▸ **PASSAGE SHOWN**:
_ _ _

Here is a man who, in his latest book on the Israel-Palestine crisis, has found the elusive key to the problem. The mistake of Israel, he tells us (and tells us that he told the Israeli leadership) is to have moved away from God and the prophets and toward secularism. If you ever feel like a good laugh, just tell yourself that things would improve if only the Israeli government would be more Orthodox. Jimmy Carter will then turn his vacantly pious glare on you, as if to say that you just don't understand what it is to have a personal savior.
In the Carter years, the United States was an international laughingstock. This was not just because of the prevalence of his ghastly kin: the beer-sodden brother Billy, doing deals with Libyan President Muammar Qaddafi, and the grisly matriarch, Miz Lillian. It was not just because of the president's dire lectures on morality and salvation and his weird encounters with lethal rabbits and UFOs. It was not just because of the risible White House "Bible study" sessions run by Bert Lance and his other open-palmed Elmer Gantry pals from Georgia. It was because, whether in Afghanistan, Iran, or Iraq—still the source of so many of our woes—the Carter administration could not tell a friend from an enemy. His combination of naivete and cynicism—from open-mouthed shock at Leonid Brezhnev's occupation of Afghanistan to underhanded support for Saddam in his unsleeping campaign of megalomania—had terrible consequences that are with us still. It's hardly an exaggeration to say that every administration since has had to deal with the chaotic legacy of Carter's mind-boggling cowardice and incompetence.

_ _ _

▸ **DATA PROVIDED**:
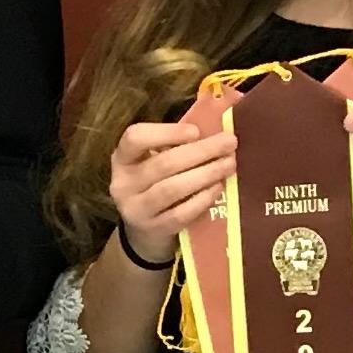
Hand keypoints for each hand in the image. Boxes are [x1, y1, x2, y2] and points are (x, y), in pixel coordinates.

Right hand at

_ _ _

▸ **PROBLEM 1**:
According to the passage about Jimmy Carter, what does his latest book on the Israel-Palestine crisis call Israel's mistake?
▸ **PROBLEM 2**:
Write the next part of the passage about Jimmy Carter, picking up after its final sentence.
The listing comes from a separate source and has no connection to the passage about Jimmy Carter.

▸ **ANSWER SPACE 1**:
Israel moved away from God and the prophets and toward secularism.

▸ **ANSWER SPACE 2**:
The quotation with which I began comes from an interview that he gave last week to the Arkansas Democrat-Gazette. He also went on the British Broadcasting Corporation to make spiteful and cheap remarks on the retirement of Prime Minister Tony Blair, calling him "loyal, blind, apparently subservient." Yes, that's right, Mr. Carter. Just the way to make friends and assert "America's basic values." Show us your peanut envy. Heap insults on a guest in Washington: a thrice-elected prime minister who was the first and strongest ally of the United States on the most awful day in its recent history. A man who was prepared to risk his own career to be counted as a friend. A man who was warning against the Taliban, against Slobodan Milosevic, and against Saddam Hussein when George Bush was only the governor of Texas. Leaders like that deserve a little respect even when they are wrong—but don't expect any generosity or courtesy from the purse-mouthed preacher man from Plains, who just purely knows he was right all along, and who, when that fails, can always point to the numberless godly victories that he won over the forces of evil.